# Work request
Copy every row below without the pictures, changing "greater than" to "higher than" and keeping everything else the same.

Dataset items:
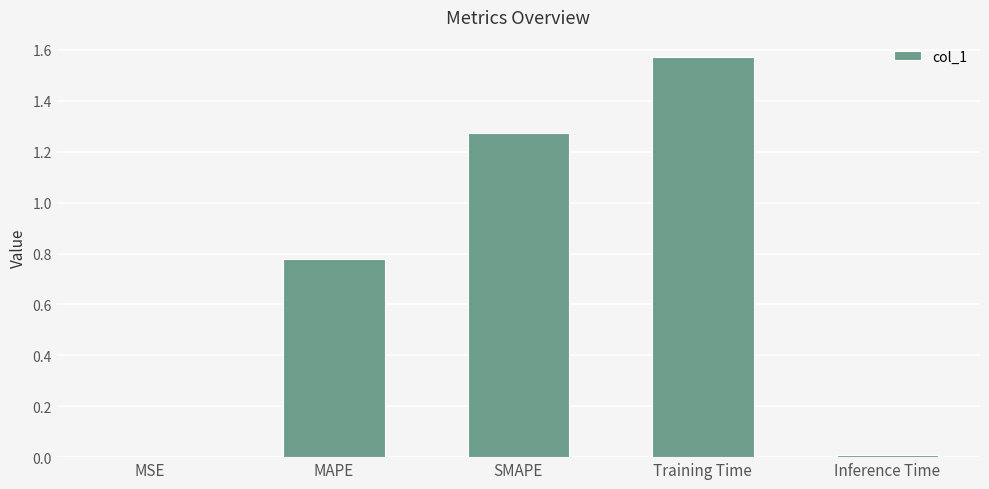

Is it true that the value at MSE is 0.0?

True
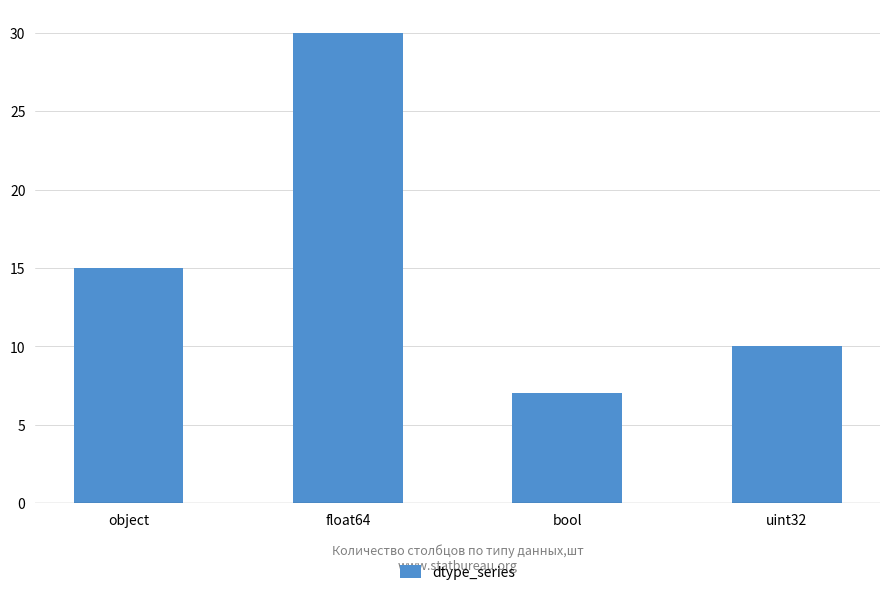

Reading left to right, what are all the values shown in this chart?

object=15	float64=30	bool=7	uint32=10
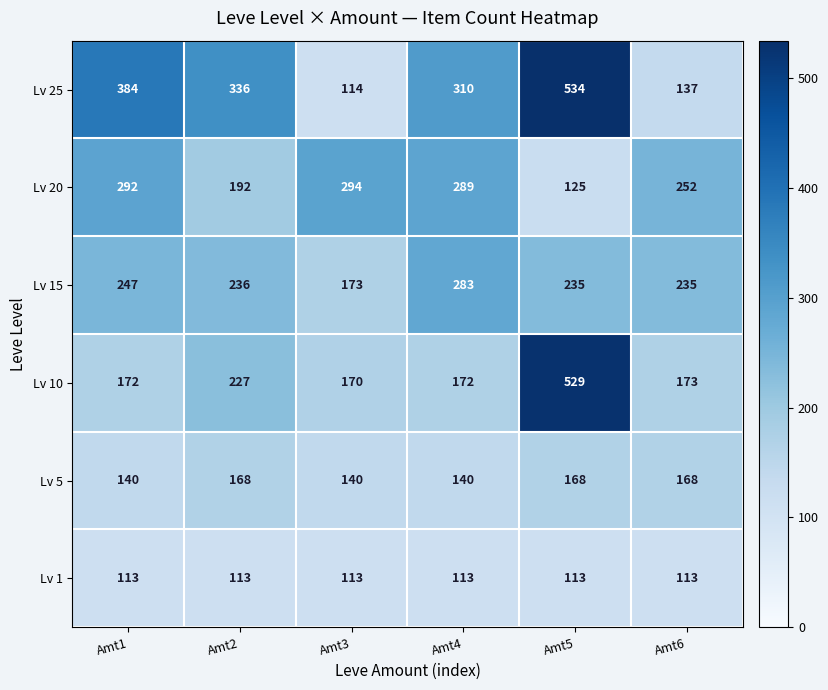

The value of Lv 25 at Amt5 is 891. True or false?

False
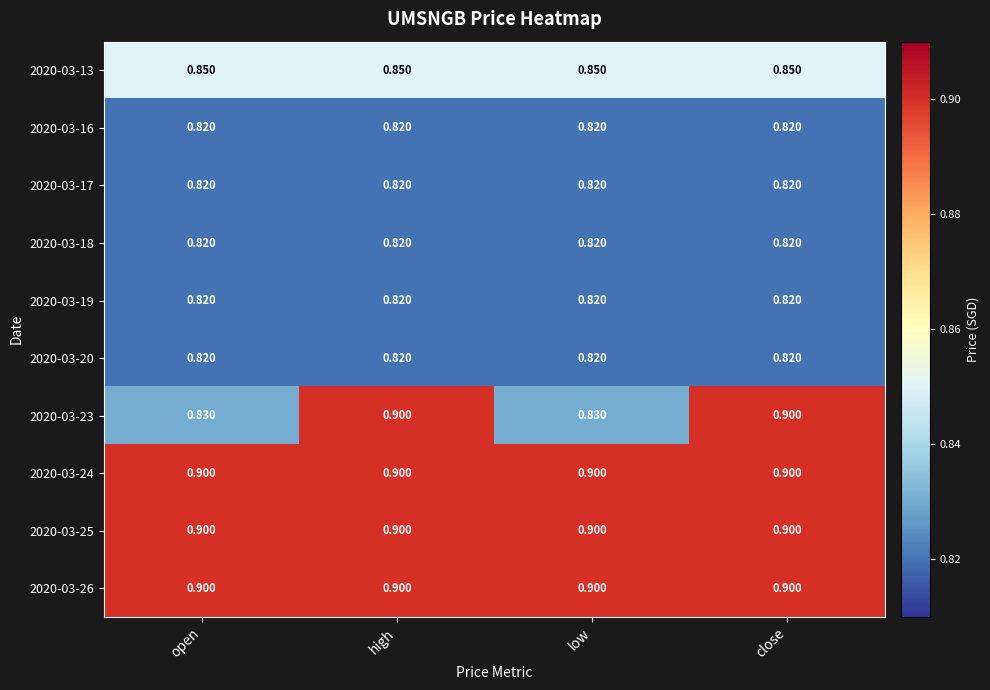

Is the value of 2020-03-24 at low greater than the value of 2020-03-19 at low?

Yes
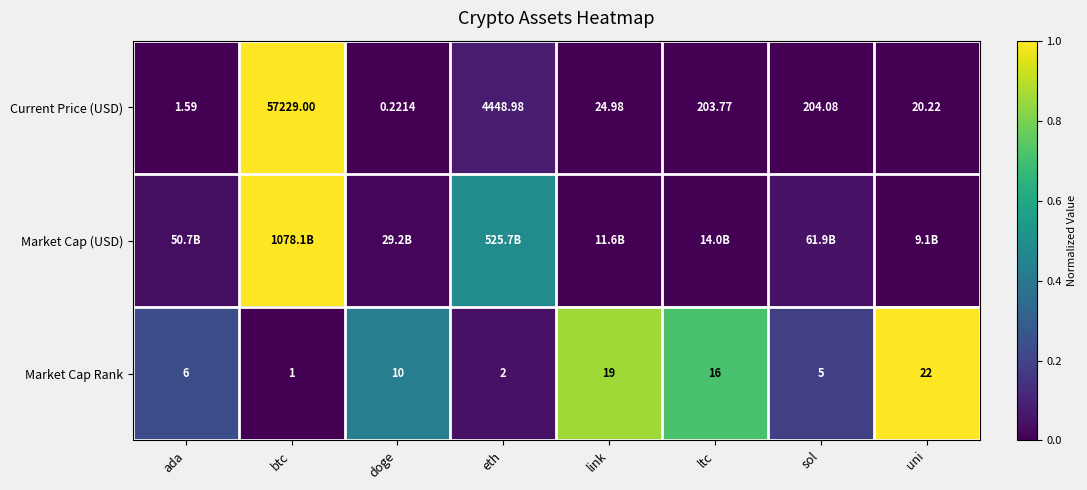

List the labels in order of Current Price (USD) value, smallest first.

doge, ada, uni, link, ltc, sol, eth, btc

# Your response
Is it true that the value at MSE is 0.0?

True

Reading left to right, what are all the values shown in this chart?

object=15	float64=30	bool=7	uint32=10

The value of Lv 25 at Amt5 is 891. True or false?

False

Is the value of 2020-03-24 at low higher than the value of 2020-03-19 at low?

Yes

List the labels in order of Current Price (USD) value, smallest first.

doge, ada, uni, link, ltc, sol, eth, btc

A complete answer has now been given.